A pauta de reivindicação da Apruma não teve alteração. Os professores continuam exigindo reajuste salarial de 18%, calendário de reposição das perdas salariais referente ao governo do ex-presidente Fernando Henrique Cardoso e a incorporação das gratificações aos salários.

O Governo Federal anunciou que, ao invés dos 18%, concederia apenas 0,1%, índice que os professores da Ufma consideram inaceitável.

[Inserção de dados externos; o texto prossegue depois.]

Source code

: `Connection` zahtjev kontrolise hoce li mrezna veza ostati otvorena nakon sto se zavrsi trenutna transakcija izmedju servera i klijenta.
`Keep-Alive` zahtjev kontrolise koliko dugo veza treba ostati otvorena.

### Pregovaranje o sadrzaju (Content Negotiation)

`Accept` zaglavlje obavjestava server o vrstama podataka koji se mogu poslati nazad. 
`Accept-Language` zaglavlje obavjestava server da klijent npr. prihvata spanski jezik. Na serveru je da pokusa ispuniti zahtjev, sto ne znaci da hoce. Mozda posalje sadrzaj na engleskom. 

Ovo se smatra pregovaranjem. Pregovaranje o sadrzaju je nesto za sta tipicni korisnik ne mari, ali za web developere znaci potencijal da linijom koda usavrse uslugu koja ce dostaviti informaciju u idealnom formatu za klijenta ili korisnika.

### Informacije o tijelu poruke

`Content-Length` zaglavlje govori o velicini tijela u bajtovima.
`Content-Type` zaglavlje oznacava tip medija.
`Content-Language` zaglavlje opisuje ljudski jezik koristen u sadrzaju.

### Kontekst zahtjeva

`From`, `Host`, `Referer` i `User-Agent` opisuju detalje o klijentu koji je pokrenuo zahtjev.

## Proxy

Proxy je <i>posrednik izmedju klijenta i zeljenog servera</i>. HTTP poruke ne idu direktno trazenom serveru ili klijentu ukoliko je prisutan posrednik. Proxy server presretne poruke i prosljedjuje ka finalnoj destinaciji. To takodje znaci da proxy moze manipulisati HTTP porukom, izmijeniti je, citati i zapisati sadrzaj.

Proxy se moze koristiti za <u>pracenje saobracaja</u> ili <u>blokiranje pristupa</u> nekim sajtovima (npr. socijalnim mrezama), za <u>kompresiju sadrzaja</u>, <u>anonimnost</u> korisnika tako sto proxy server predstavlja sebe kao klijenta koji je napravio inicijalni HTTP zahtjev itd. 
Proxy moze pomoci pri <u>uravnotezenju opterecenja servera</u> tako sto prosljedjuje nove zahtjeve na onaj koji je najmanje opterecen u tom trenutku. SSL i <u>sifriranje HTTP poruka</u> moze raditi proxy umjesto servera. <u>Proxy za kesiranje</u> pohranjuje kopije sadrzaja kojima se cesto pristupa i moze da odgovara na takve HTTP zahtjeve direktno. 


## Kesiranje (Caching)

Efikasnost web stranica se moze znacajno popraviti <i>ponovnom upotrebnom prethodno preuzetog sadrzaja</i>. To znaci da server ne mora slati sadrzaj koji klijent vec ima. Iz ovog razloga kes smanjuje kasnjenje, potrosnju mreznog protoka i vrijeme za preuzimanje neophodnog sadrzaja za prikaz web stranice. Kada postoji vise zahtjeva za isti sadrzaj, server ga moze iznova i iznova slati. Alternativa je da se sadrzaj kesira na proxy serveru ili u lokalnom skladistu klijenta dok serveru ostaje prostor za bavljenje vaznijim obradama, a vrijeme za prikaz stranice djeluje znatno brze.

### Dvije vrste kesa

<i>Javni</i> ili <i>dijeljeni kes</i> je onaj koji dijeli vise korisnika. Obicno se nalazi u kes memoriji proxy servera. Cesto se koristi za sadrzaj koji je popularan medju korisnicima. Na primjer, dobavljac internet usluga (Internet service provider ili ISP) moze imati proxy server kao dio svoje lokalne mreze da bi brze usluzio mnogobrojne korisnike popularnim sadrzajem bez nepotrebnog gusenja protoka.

No dia 30, também estará em andamento uma reunião com as instituições de classe dos professores universitários de todo país para uma nova tentativa de negociação. “Mas é quase certo que o governo não voltará atrás e que vai ter mesmo greve”, descarta Welbson Madeira.

A Apruma reivindica a incorporação das gratificações aos salários em razão da necessidade de nivelamento de salários entre os docentes concursados, na ativa, substitutos e inativos. Hoje, 60% dos salários do professores são pagos em forma de gratificação, o que acabará por prejudicar, principalmente, os aposentados e substitutos, já que os mesmos recebem o correspondente a 65% do valor da gratificação.